Source records
- - - - - - -

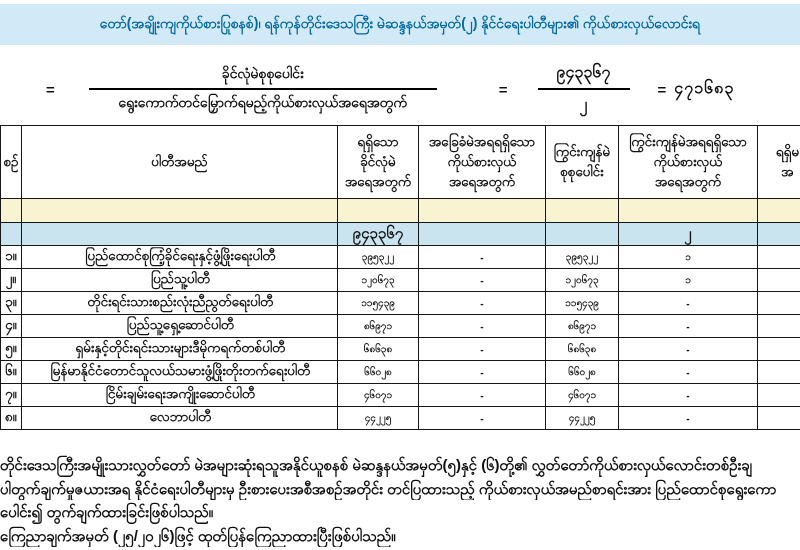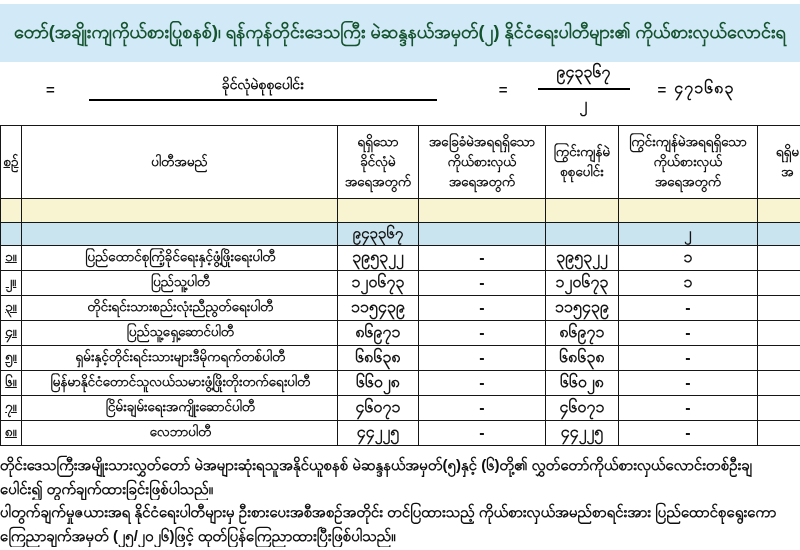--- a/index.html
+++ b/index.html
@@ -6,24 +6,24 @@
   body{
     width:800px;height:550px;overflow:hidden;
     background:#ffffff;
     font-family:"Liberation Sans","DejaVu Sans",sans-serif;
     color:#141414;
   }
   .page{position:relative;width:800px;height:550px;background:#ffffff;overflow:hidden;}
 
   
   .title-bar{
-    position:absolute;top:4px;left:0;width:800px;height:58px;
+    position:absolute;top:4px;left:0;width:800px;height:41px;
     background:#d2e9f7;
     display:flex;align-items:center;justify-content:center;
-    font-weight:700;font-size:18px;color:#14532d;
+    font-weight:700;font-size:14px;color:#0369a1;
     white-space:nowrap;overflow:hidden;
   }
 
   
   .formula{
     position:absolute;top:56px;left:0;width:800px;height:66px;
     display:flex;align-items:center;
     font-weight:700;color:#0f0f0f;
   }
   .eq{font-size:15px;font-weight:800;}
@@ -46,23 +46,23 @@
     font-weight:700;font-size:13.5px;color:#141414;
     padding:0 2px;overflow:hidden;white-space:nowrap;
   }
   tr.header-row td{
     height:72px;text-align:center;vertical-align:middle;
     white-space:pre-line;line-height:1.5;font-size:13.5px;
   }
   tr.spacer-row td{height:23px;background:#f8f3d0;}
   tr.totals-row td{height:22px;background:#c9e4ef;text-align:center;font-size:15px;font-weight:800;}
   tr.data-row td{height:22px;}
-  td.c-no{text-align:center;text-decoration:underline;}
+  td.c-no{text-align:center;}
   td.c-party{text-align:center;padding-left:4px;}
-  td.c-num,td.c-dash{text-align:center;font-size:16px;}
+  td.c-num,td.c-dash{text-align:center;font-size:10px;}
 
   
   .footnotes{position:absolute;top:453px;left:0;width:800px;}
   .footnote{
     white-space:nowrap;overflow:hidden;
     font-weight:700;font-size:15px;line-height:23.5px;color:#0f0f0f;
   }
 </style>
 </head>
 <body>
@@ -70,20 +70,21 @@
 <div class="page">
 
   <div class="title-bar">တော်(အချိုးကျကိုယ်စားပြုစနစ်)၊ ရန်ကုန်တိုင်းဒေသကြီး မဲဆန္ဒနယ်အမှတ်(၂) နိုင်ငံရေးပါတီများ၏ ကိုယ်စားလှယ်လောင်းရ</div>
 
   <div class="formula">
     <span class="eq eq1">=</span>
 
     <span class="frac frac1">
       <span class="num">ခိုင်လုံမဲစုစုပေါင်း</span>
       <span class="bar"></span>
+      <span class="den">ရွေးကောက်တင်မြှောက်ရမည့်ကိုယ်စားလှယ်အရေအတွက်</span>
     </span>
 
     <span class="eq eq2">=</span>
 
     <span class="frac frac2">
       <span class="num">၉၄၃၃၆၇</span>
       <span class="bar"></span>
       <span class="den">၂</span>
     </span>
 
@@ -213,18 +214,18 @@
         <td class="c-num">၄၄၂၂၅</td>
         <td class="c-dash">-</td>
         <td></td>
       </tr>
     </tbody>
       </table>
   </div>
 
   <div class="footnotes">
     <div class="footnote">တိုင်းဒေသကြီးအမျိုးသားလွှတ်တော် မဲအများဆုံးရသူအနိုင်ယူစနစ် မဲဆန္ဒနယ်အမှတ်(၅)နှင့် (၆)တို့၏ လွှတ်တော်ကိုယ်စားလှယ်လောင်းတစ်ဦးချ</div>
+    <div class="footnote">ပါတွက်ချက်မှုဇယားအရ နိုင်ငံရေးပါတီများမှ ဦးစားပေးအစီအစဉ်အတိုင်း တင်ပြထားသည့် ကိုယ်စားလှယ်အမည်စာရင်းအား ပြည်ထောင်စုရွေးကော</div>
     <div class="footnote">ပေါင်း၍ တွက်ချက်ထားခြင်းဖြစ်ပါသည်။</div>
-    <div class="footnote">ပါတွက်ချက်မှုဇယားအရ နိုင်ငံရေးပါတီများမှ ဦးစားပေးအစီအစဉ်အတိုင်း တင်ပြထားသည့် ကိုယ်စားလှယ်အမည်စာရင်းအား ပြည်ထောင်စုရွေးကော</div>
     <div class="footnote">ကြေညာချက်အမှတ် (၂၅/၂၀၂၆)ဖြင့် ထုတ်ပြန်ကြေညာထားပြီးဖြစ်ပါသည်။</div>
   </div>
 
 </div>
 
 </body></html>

- - - - - - -

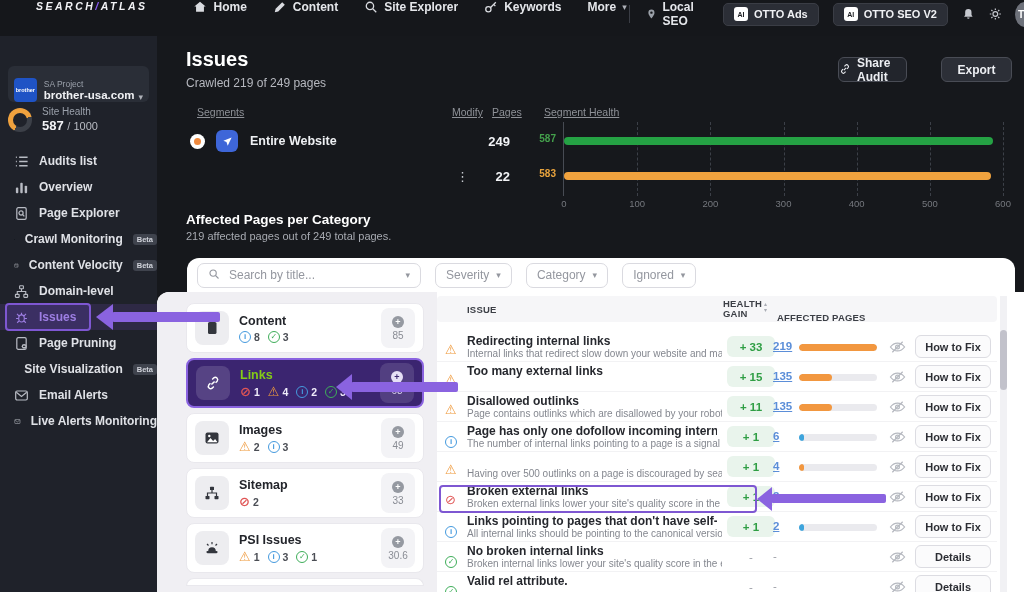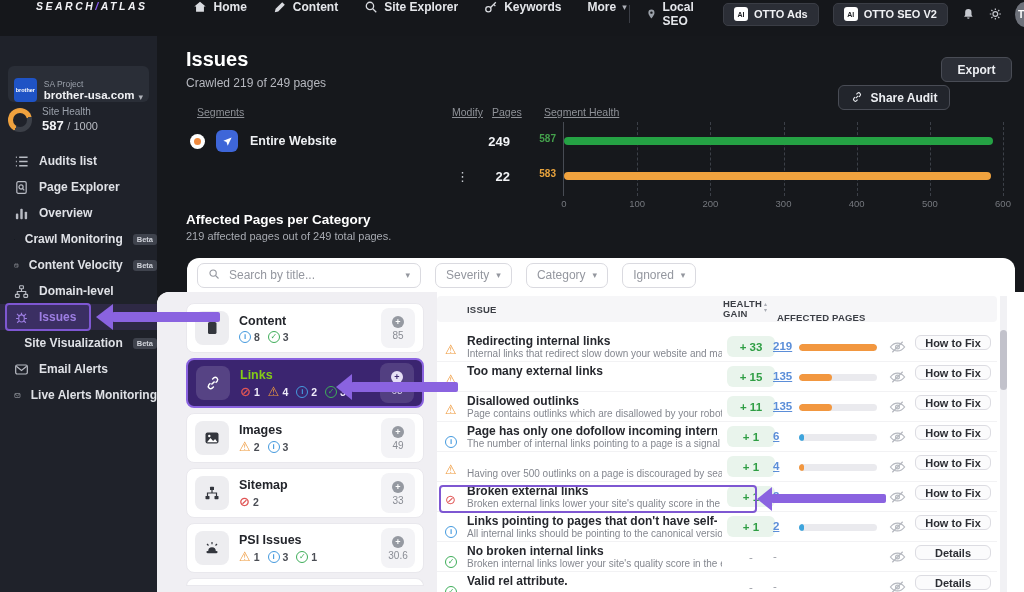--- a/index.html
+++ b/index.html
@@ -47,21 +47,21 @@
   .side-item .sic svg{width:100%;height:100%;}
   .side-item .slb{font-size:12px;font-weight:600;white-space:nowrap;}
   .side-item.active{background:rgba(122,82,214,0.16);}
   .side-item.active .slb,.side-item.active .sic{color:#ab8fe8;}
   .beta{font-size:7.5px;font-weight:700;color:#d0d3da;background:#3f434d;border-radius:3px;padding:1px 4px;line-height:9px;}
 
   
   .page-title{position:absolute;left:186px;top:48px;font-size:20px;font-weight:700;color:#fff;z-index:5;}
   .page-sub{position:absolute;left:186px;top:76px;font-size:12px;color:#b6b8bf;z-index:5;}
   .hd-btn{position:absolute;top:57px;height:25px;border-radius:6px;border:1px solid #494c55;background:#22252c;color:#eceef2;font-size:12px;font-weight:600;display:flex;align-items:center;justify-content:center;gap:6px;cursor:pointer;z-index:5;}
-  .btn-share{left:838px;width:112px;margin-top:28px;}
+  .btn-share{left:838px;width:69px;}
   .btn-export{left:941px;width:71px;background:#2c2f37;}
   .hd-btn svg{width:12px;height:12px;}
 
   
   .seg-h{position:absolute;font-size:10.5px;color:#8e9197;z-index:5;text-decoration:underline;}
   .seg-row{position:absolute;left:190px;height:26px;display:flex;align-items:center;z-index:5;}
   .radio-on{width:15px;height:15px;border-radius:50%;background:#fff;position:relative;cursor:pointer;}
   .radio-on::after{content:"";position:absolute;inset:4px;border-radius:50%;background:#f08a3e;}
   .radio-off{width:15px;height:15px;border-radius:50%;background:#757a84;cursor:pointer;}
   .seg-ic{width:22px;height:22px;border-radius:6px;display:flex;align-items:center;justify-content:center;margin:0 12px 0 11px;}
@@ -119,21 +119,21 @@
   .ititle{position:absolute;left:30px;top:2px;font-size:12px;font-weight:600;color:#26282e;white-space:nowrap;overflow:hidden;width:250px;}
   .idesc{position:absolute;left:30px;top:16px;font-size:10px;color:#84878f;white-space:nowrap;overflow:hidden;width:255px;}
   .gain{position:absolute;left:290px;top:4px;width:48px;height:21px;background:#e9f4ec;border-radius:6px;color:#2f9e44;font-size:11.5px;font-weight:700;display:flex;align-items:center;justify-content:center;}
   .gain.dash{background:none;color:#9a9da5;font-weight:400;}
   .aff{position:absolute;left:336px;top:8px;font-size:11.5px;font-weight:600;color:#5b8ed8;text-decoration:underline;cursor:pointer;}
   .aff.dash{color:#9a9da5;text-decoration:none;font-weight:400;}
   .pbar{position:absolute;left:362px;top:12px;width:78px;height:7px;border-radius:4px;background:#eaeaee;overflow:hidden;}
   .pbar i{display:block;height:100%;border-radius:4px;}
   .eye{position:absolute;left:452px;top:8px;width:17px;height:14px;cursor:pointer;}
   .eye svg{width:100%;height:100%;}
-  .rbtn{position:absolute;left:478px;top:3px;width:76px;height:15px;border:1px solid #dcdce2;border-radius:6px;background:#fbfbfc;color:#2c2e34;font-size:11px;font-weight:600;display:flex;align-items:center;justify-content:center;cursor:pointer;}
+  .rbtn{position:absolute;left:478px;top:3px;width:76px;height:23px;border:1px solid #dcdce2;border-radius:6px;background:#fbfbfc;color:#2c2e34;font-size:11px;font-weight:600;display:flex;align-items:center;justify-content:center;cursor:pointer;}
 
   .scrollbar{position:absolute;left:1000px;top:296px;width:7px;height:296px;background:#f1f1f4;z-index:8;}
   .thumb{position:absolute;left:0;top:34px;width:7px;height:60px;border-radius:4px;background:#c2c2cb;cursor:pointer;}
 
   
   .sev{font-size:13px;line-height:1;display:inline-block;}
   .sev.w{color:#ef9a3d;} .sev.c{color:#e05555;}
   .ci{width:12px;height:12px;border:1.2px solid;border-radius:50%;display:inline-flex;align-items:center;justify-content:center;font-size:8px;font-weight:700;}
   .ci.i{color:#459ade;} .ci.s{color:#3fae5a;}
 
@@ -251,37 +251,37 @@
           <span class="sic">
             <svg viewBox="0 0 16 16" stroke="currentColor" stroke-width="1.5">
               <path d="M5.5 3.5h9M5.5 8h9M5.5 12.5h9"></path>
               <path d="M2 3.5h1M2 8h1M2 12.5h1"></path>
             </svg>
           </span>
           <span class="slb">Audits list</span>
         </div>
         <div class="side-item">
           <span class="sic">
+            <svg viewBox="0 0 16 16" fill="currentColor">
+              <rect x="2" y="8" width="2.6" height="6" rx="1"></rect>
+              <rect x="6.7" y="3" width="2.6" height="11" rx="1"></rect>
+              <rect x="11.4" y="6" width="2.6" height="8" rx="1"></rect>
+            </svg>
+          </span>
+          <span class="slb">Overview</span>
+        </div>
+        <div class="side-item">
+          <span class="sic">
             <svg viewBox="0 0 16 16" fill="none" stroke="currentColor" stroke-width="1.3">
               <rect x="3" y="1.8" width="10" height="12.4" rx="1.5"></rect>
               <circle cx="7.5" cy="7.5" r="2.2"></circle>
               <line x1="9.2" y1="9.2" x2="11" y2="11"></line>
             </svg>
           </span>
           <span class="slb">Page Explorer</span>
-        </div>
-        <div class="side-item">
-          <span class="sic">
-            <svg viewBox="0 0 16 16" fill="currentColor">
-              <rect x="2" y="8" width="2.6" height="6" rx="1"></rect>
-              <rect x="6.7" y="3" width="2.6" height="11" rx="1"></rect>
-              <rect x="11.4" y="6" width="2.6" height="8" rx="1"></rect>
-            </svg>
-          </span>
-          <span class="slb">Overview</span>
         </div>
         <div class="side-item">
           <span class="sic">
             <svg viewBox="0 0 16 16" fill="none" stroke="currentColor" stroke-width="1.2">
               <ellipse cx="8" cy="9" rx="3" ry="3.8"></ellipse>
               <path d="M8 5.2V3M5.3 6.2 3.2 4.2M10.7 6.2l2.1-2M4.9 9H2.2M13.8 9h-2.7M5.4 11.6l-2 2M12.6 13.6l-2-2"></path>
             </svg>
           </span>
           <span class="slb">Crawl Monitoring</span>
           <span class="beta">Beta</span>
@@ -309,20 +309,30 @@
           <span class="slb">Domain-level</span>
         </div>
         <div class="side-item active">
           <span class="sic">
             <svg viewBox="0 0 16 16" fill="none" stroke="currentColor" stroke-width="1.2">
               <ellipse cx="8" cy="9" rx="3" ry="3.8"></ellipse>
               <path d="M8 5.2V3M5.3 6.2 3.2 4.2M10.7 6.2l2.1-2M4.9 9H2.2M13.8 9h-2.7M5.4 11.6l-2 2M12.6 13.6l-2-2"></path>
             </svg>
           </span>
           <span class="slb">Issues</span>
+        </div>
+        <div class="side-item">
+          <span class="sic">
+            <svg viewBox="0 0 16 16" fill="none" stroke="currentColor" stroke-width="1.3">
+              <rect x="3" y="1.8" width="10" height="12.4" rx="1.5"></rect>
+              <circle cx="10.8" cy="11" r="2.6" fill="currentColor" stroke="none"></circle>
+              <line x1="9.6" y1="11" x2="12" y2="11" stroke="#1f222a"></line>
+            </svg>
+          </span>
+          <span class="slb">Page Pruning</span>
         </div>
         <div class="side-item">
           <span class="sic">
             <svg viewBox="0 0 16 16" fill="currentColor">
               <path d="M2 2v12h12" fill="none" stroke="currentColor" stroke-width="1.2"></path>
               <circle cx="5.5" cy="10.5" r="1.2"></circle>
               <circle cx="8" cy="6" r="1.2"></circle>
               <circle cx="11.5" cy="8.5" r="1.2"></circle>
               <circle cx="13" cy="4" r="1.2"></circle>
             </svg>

- - - - - - -

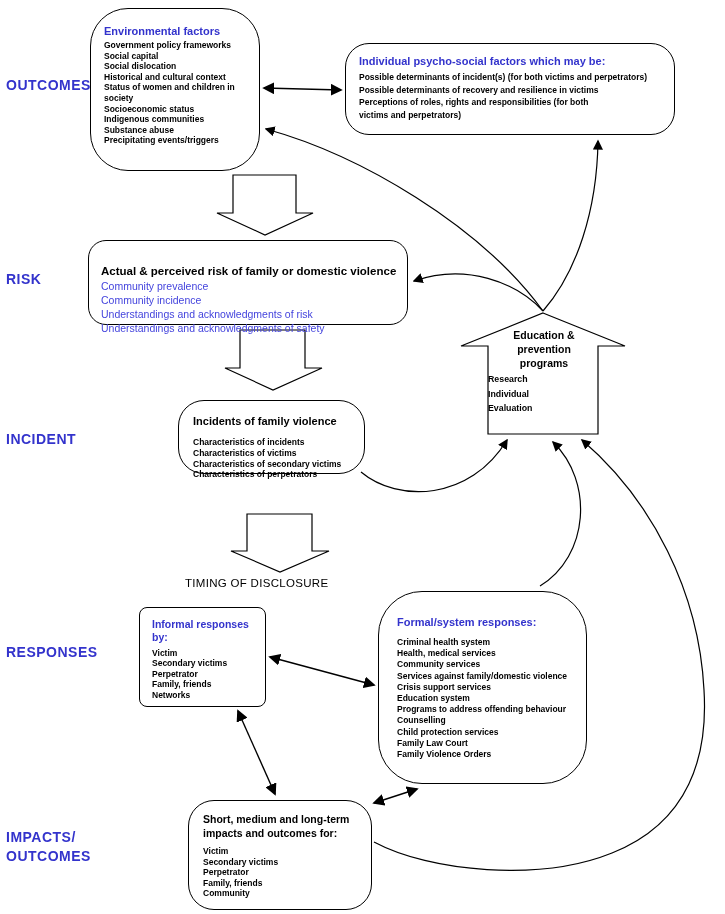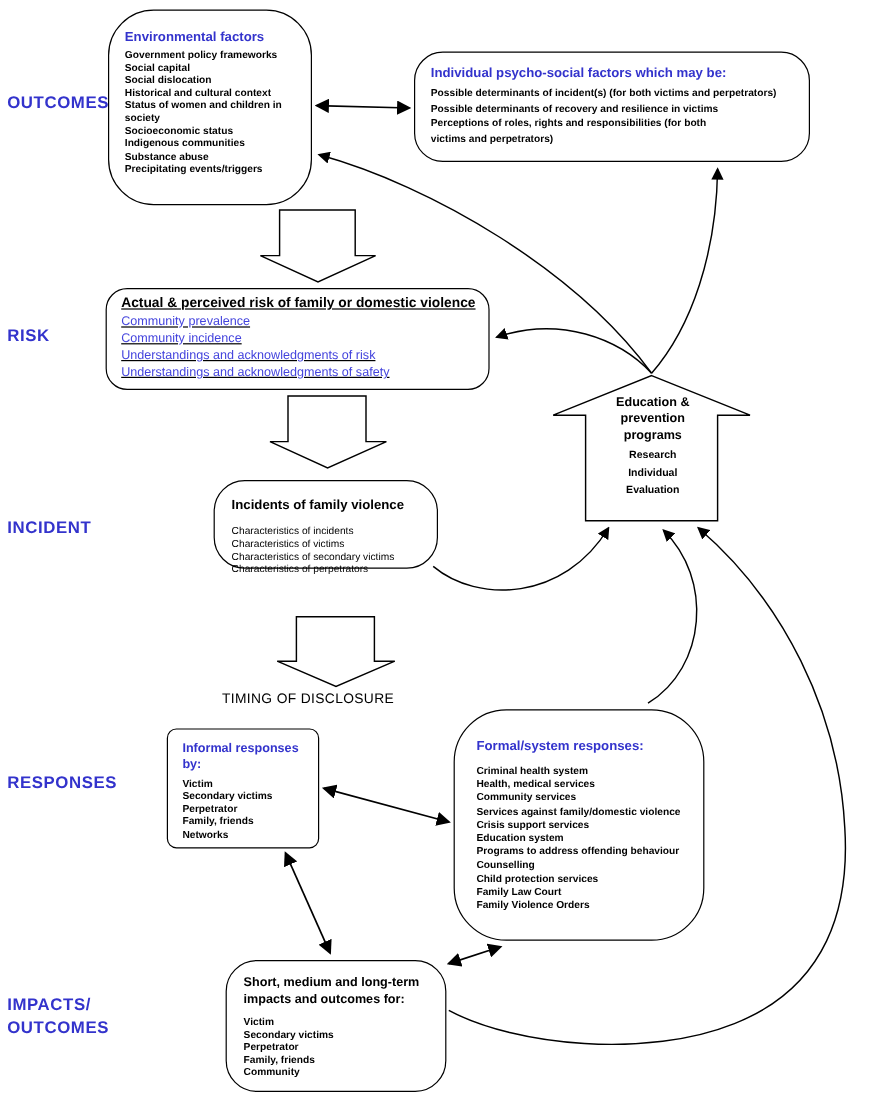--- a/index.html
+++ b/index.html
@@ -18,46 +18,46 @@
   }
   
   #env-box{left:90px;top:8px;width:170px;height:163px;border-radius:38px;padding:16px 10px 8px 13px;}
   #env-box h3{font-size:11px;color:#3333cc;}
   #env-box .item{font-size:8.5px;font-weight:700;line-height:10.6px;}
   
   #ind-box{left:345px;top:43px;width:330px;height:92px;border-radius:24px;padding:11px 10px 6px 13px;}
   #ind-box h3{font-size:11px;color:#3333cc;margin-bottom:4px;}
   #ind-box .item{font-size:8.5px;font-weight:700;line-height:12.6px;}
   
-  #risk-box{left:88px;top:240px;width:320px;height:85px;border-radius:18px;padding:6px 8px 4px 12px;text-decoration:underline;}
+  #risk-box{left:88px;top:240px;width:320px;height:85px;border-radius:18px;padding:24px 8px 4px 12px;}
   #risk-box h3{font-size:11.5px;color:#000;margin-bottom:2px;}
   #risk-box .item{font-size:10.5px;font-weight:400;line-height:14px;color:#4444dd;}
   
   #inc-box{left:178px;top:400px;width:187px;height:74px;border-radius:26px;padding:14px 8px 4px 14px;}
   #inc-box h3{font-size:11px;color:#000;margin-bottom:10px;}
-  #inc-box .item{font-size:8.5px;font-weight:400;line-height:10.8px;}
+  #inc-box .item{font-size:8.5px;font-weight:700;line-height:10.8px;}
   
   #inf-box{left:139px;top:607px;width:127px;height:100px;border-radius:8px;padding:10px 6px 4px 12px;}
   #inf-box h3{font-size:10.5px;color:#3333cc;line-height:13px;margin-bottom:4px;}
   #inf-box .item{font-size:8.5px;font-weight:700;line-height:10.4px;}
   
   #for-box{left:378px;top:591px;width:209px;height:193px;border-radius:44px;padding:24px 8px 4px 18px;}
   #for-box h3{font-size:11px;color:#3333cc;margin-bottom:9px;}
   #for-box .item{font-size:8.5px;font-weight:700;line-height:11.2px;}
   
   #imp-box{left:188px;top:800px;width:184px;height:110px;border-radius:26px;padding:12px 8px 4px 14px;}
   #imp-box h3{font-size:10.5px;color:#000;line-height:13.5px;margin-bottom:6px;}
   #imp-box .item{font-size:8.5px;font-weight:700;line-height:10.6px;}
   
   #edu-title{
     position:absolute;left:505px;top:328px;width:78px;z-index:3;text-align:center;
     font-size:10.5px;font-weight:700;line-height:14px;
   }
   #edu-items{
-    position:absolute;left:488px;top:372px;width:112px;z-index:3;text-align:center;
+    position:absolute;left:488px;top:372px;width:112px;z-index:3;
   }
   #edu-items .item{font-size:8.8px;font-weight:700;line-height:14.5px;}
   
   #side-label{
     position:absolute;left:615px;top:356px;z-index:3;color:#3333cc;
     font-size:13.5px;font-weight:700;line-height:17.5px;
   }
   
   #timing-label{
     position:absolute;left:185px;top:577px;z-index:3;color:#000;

- - - - - - -

What to produce
Throughout the material above, report each line holding the word "pbar".

Exercise output
   .pbar{position:absolute;left:362px;top:12px;width:78px;height:7px;border-radius:4px;background:#eaeaee;overflow:hidden;}
   .pbar i{display:block;height:100%;border-radius:4px;}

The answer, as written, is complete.